Say how many lines in the records contain the string "case". Nothing but the number should be given.

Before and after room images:

+--

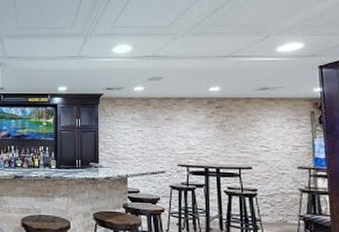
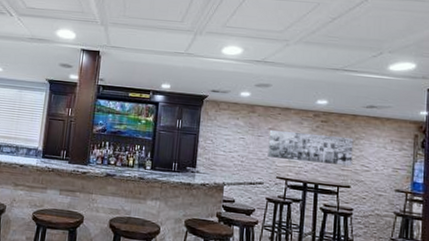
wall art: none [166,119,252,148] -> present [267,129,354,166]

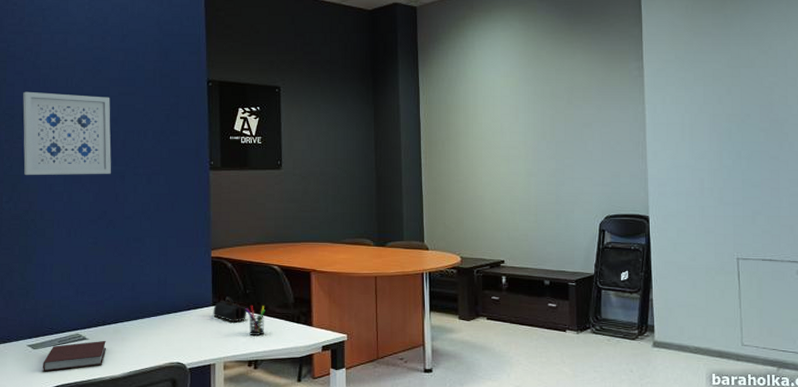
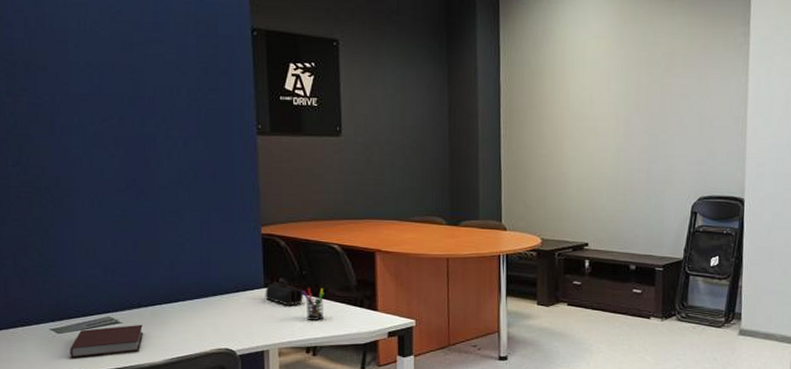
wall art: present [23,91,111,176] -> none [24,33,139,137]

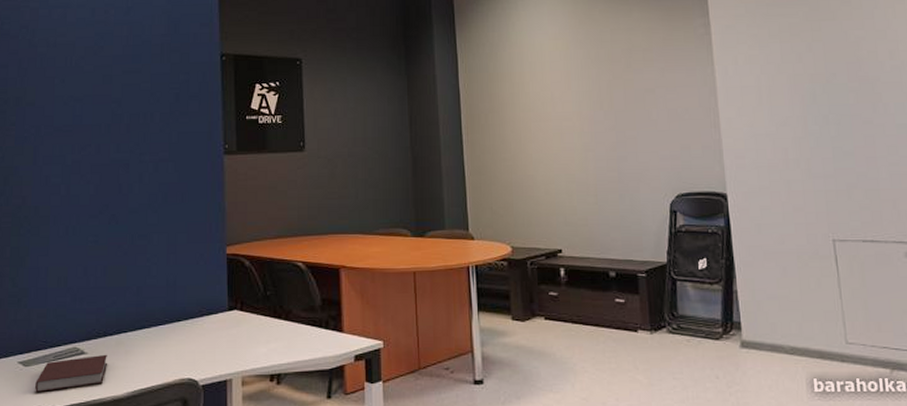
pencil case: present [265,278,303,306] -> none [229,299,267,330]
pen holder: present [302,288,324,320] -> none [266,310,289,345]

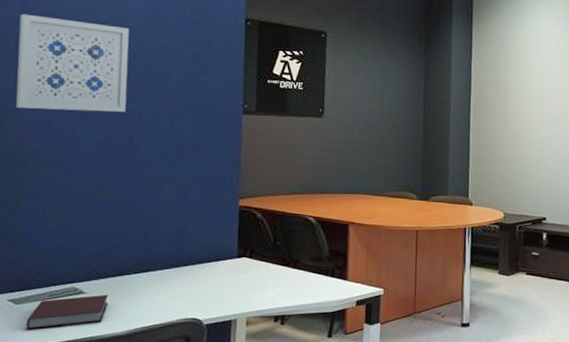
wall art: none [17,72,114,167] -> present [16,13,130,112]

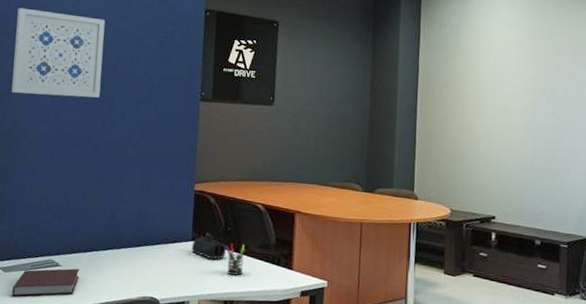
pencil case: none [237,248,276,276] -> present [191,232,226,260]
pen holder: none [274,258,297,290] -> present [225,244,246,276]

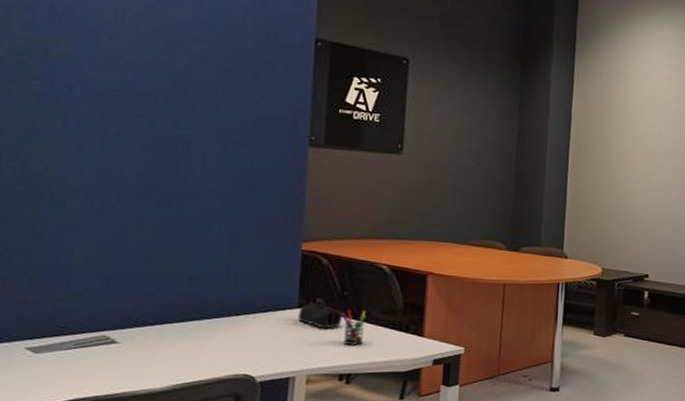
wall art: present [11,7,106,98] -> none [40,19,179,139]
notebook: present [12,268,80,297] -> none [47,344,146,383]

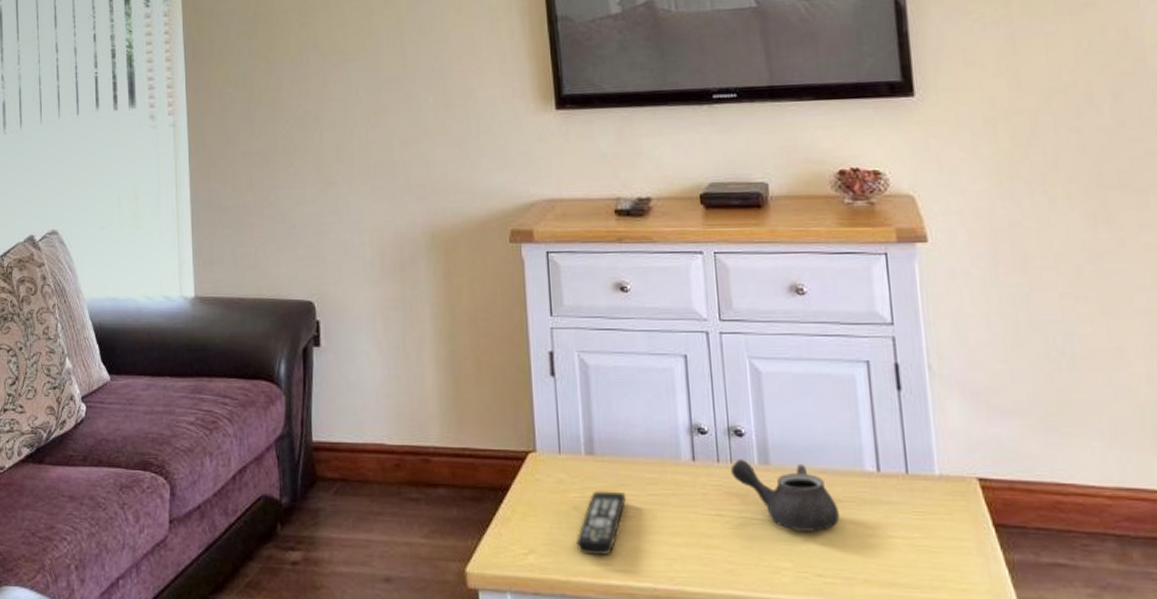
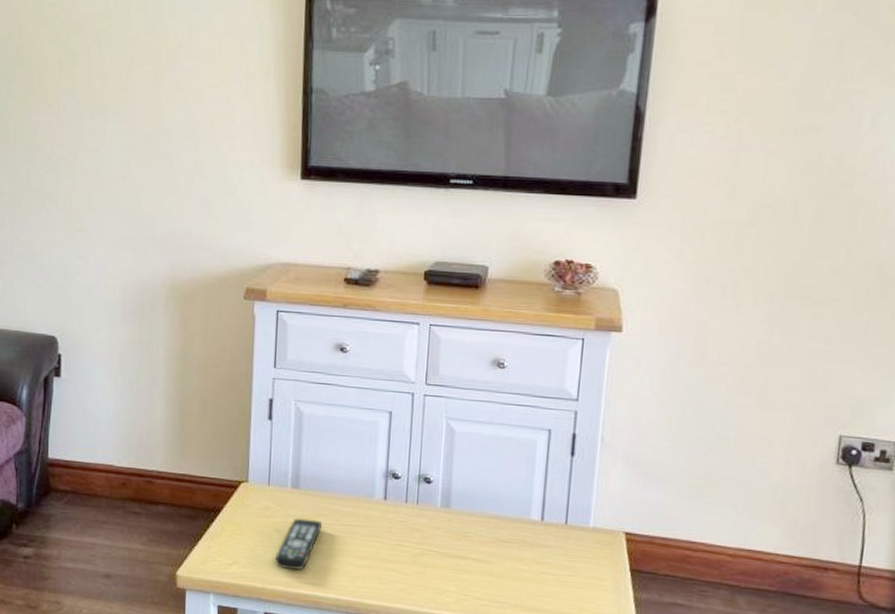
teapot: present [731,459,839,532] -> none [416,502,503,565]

+--

* Response to the task
2